### TASK INPUTS
══════════════════════════════

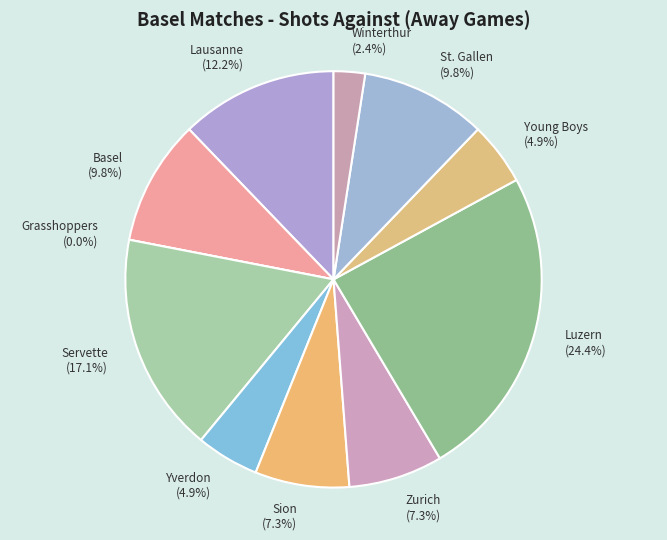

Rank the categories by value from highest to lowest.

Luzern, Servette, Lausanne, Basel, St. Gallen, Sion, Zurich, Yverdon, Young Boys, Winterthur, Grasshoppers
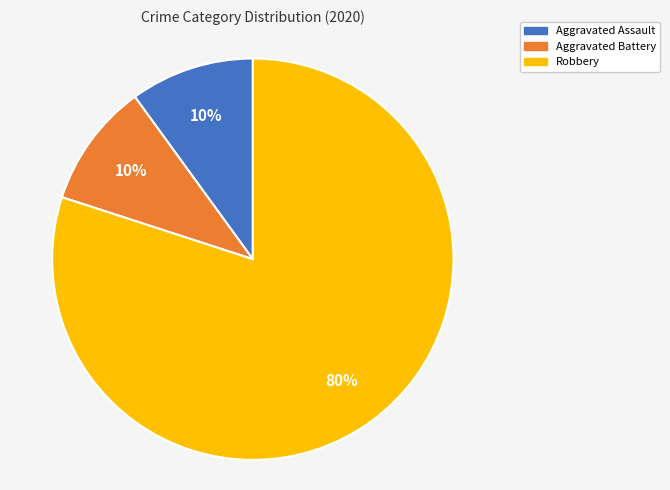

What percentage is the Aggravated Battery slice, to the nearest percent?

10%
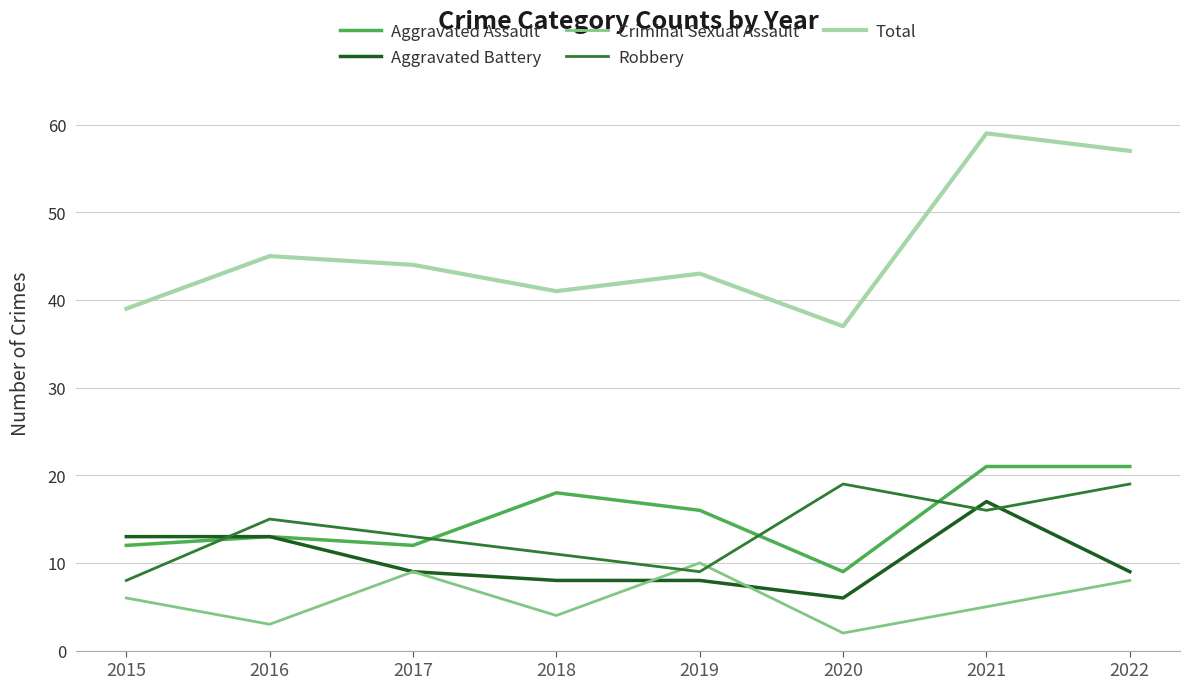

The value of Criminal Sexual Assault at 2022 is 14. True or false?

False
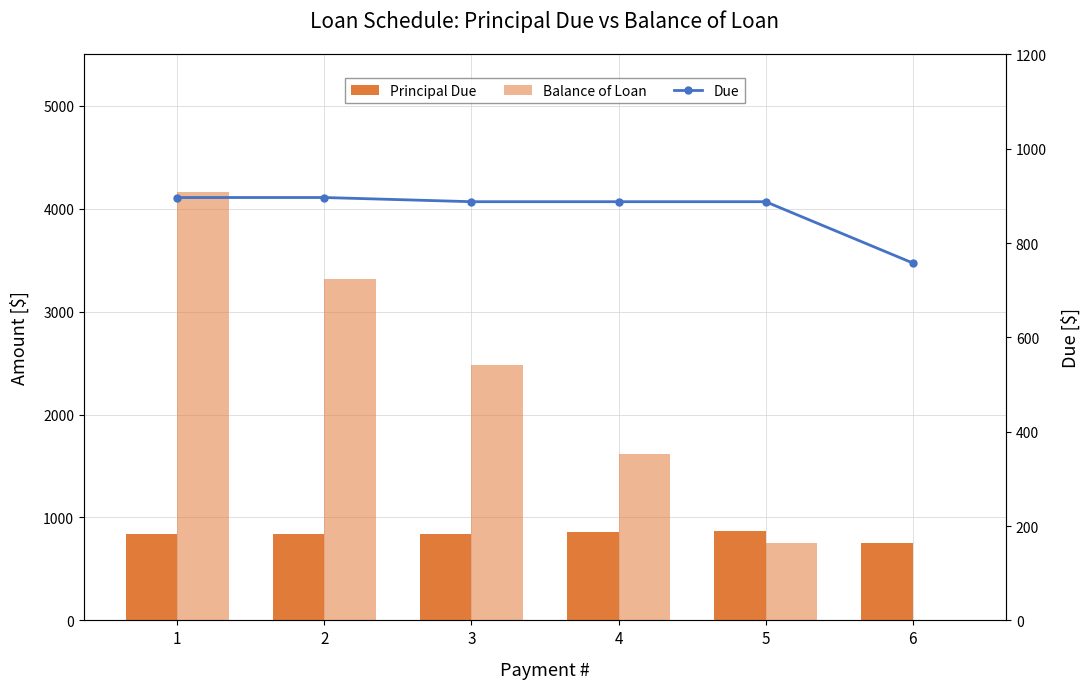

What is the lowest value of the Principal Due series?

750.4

══════════════════════════════

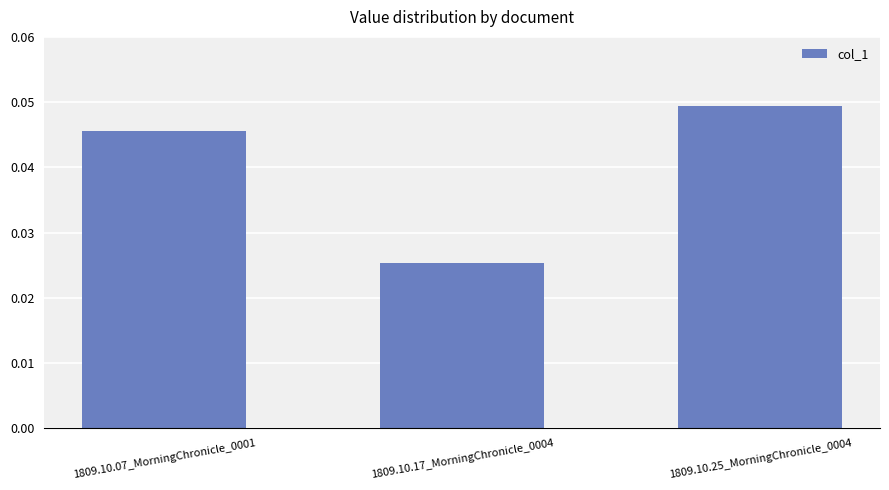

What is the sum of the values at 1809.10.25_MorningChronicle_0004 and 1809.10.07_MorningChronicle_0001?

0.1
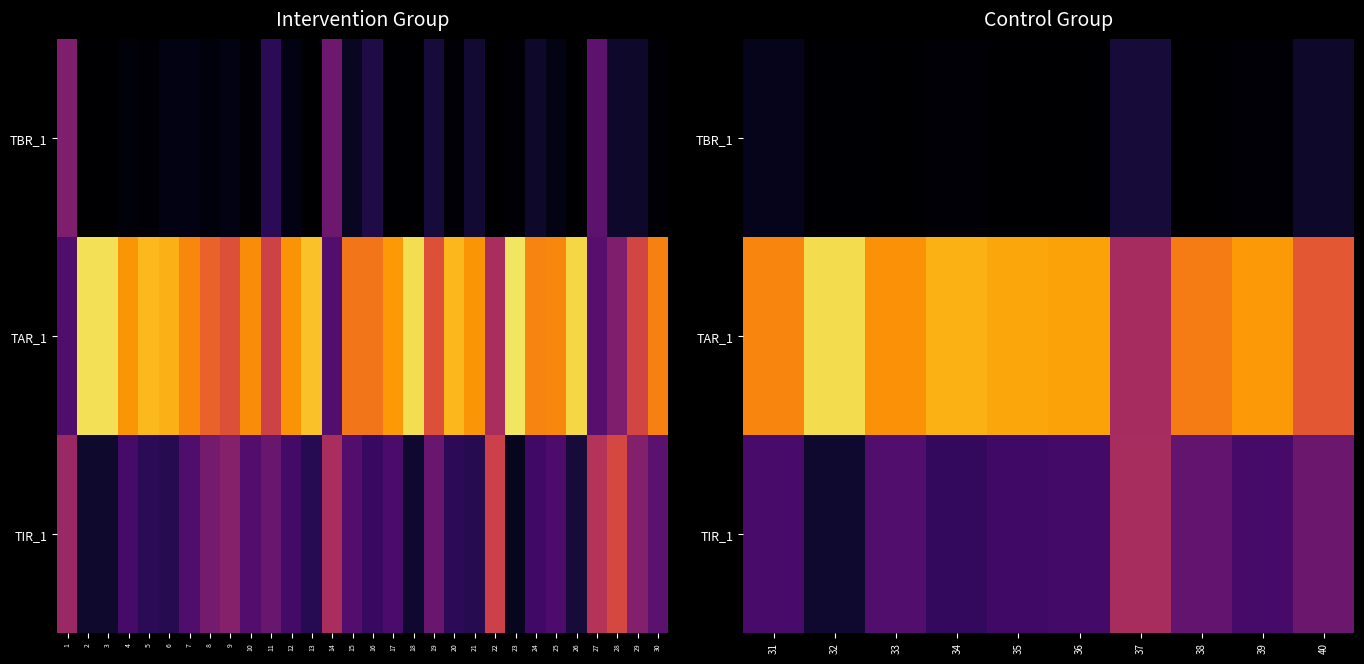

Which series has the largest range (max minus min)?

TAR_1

══════════════════════════════

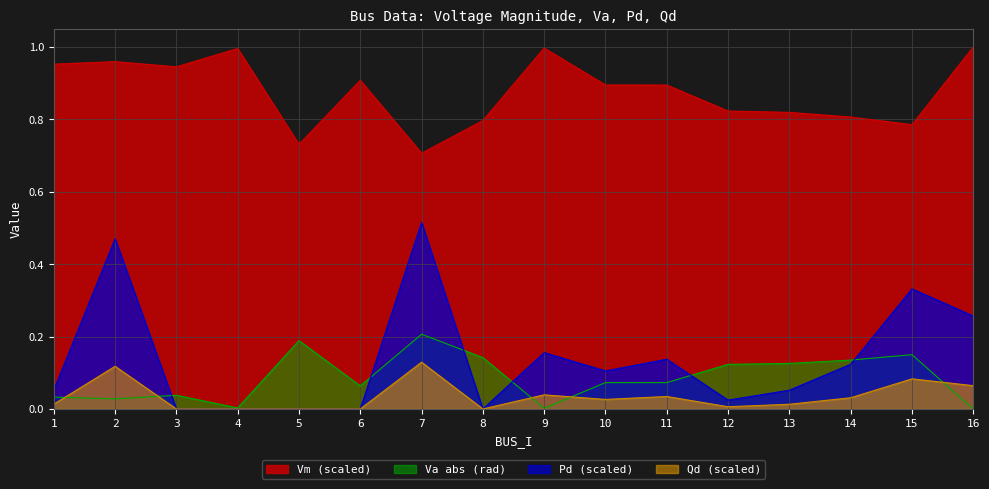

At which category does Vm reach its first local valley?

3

══════════════════════════════

### WHAT YOU WILL DO
Copy out the material from the line holding "What percentage is" through the line holding "What is the lowest", both of those lines included, leaving out the pictures.

### TASK RESULT
What percentage is the Aggravated Battery slice, to the nearest percent?

10%

The value of Criminal Sexual Assault at 2022 is 14. True or false?

False

What is the lowest value of the Principal Due series?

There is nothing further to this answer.